(Collected data entries)
>>>>>
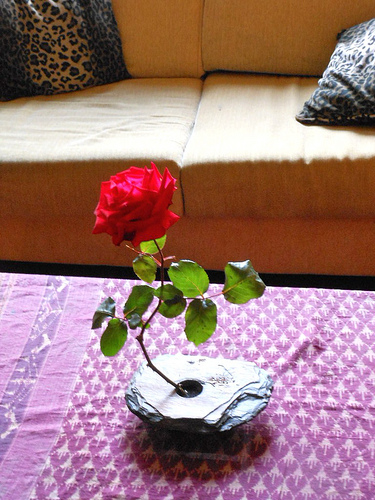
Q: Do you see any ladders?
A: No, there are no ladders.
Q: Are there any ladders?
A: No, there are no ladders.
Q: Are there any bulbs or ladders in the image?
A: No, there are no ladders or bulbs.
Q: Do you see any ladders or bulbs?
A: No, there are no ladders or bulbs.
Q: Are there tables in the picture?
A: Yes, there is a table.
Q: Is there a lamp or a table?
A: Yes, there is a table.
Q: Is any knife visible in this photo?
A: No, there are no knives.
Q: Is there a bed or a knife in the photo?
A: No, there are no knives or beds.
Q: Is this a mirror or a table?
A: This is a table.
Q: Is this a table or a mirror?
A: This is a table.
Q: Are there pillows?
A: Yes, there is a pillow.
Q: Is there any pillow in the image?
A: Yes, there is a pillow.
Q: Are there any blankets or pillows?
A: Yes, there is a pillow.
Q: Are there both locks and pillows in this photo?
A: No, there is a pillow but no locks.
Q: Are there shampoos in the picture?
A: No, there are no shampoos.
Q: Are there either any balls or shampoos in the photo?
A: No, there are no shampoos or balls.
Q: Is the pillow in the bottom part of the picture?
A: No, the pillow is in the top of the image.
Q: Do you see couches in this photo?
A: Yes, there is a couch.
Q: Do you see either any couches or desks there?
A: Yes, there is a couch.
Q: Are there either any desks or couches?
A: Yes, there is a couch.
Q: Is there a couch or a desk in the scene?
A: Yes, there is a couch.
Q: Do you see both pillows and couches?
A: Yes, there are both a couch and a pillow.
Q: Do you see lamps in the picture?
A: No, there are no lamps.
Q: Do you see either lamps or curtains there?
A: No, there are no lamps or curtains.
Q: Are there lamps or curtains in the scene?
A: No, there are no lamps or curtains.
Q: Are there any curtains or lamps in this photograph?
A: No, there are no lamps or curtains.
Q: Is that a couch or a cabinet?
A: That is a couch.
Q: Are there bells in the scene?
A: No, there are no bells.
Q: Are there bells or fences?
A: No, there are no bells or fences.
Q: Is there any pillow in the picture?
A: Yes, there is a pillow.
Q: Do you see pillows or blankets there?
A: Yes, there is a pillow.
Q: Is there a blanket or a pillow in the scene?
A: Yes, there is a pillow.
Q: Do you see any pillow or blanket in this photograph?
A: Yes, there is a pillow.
<<<<<
>>>>>
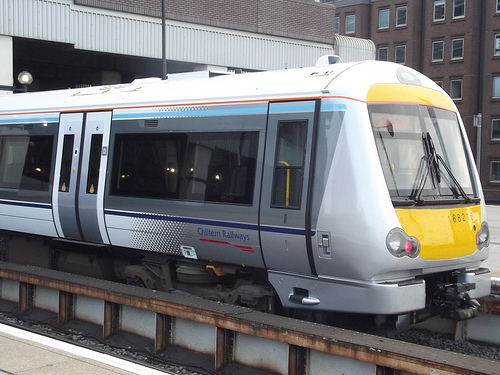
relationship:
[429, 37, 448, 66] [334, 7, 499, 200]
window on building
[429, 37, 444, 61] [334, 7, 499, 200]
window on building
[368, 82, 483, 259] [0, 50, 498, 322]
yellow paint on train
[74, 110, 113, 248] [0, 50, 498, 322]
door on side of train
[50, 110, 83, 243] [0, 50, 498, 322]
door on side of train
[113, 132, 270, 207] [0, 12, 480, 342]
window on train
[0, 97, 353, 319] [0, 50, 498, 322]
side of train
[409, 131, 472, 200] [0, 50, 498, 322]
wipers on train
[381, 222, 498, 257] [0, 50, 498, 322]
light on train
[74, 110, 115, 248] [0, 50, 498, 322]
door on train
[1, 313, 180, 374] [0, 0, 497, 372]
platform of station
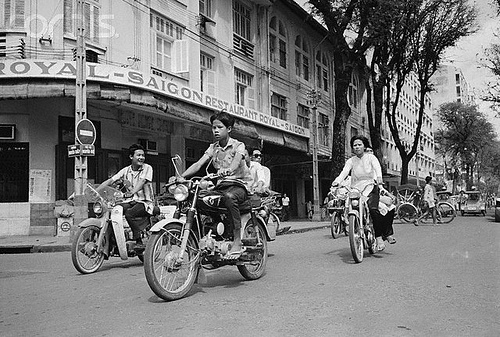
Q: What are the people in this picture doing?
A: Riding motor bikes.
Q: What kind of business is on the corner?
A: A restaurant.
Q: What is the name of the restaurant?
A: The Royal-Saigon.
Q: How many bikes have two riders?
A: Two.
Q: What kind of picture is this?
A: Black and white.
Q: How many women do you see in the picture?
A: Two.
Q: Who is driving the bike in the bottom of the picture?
<<<<<
>>>>>
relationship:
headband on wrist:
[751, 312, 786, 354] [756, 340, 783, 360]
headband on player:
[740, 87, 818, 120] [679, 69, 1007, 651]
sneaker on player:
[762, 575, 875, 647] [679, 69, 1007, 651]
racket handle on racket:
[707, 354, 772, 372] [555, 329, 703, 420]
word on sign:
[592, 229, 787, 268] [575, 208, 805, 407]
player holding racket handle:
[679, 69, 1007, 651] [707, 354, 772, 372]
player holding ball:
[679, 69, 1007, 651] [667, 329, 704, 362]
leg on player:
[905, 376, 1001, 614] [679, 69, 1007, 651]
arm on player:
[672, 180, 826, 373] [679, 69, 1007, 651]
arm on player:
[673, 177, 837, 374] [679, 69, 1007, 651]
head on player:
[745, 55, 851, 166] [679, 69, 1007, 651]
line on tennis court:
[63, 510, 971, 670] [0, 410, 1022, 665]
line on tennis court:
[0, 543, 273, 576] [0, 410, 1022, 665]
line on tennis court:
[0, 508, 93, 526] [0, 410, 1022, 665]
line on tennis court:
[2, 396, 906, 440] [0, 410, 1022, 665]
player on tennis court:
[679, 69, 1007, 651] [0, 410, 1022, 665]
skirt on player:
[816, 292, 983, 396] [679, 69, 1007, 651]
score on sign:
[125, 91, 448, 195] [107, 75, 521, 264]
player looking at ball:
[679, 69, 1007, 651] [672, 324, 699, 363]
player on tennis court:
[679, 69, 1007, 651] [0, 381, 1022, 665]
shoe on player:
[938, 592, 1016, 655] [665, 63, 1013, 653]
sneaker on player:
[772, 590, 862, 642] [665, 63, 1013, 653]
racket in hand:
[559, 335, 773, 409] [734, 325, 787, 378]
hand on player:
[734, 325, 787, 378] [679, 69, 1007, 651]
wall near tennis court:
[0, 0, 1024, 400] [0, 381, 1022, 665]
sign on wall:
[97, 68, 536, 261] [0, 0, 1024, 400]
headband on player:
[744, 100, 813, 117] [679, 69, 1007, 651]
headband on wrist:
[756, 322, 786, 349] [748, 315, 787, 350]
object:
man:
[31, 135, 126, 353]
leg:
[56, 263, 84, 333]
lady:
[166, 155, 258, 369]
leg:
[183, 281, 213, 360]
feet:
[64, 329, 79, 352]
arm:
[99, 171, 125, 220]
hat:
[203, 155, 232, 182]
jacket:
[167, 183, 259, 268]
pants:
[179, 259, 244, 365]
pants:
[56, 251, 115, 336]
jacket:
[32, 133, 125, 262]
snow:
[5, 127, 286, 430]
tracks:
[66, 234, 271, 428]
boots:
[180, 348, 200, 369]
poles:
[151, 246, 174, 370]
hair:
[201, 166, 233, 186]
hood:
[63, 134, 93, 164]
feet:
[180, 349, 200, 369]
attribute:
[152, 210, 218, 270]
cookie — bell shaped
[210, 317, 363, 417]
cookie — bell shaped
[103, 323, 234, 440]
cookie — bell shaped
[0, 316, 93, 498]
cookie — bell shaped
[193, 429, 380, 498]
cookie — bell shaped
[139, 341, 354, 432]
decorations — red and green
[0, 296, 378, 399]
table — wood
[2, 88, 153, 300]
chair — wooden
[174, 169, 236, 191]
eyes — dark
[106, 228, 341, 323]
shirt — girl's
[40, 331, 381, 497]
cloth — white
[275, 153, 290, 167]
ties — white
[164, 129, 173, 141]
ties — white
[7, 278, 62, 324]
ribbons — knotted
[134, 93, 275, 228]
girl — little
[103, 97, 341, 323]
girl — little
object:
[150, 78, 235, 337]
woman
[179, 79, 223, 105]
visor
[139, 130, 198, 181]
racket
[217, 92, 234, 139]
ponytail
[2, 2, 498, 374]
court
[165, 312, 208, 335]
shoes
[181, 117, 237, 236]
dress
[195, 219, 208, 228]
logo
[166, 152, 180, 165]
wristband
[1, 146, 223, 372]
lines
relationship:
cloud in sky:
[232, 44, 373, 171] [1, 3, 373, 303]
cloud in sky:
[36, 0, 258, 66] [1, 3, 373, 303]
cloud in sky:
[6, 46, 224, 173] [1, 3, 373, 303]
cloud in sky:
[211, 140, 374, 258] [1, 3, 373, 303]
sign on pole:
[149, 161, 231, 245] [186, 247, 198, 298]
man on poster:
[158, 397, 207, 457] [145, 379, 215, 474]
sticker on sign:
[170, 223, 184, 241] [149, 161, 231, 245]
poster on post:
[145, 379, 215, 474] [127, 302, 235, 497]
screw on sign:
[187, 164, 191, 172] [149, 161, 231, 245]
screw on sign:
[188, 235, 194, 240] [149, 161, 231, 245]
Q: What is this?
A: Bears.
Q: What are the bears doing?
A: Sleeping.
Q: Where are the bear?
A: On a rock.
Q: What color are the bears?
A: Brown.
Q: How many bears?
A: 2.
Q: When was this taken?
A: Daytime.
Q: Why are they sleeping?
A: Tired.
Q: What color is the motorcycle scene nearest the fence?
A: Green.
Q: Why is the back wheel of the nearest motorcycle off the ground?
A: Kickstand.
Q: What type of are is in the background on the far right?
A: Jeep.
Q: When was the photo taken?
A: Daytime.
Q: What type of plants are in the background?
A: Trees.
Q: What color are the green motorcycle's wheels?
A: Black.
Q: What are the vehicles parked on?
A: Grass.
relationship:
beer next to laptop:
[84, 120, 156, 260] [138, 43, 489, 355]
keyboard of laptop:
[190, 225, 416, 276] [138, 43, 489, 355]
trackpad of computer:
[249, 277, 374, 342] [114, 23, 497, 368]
<<<<<
* _Your instructions_:
Copy out, unchanged, everything in the first block from the line containing "Q: Do you see any ladders?" down to the line containing "A: No, there are no shampoos.", including both of those lines.

* _Solution for this task_:
Q: Do you see any ladders?
A: No, there are no ladders.
Q: Are there any ladders?
A: No, there are no ladders.
Q: Are there any bulbs or ladders in the image?
A: No, there are no ladders or bulbs.
Q: Do you see any ladders or bulbs?
A: No, there are no ladders or bulbs.
Q: Are there tables in the picture?
A: Yes, there is a table.
Q: Is there a lamp or a table?
A: Yes, there is a table.
Q: Is any knife visible in this photo?
A: No, there are no knives.
Q: Is there a bed or a knife in the photo?
A: No, there are no knives or beds.
Q: Is this a mirror or a table?
A: This is a table.
Q: Is this a table or a mirror?
A: This is a table.
Q: Are there pillows?
A: Yes, there is a pillow.
Q: Is there any pillow in the image?
A: Yes, there is a pillow.
Q: Are there any blankets or pillows?
A: Yes, there is a pillow.
Q: Are there both locks and pillows in this photo?
A: No, there is a pillow but no locks.
Q: Are there shampoos in the picture?
A: No, there are no shampoos.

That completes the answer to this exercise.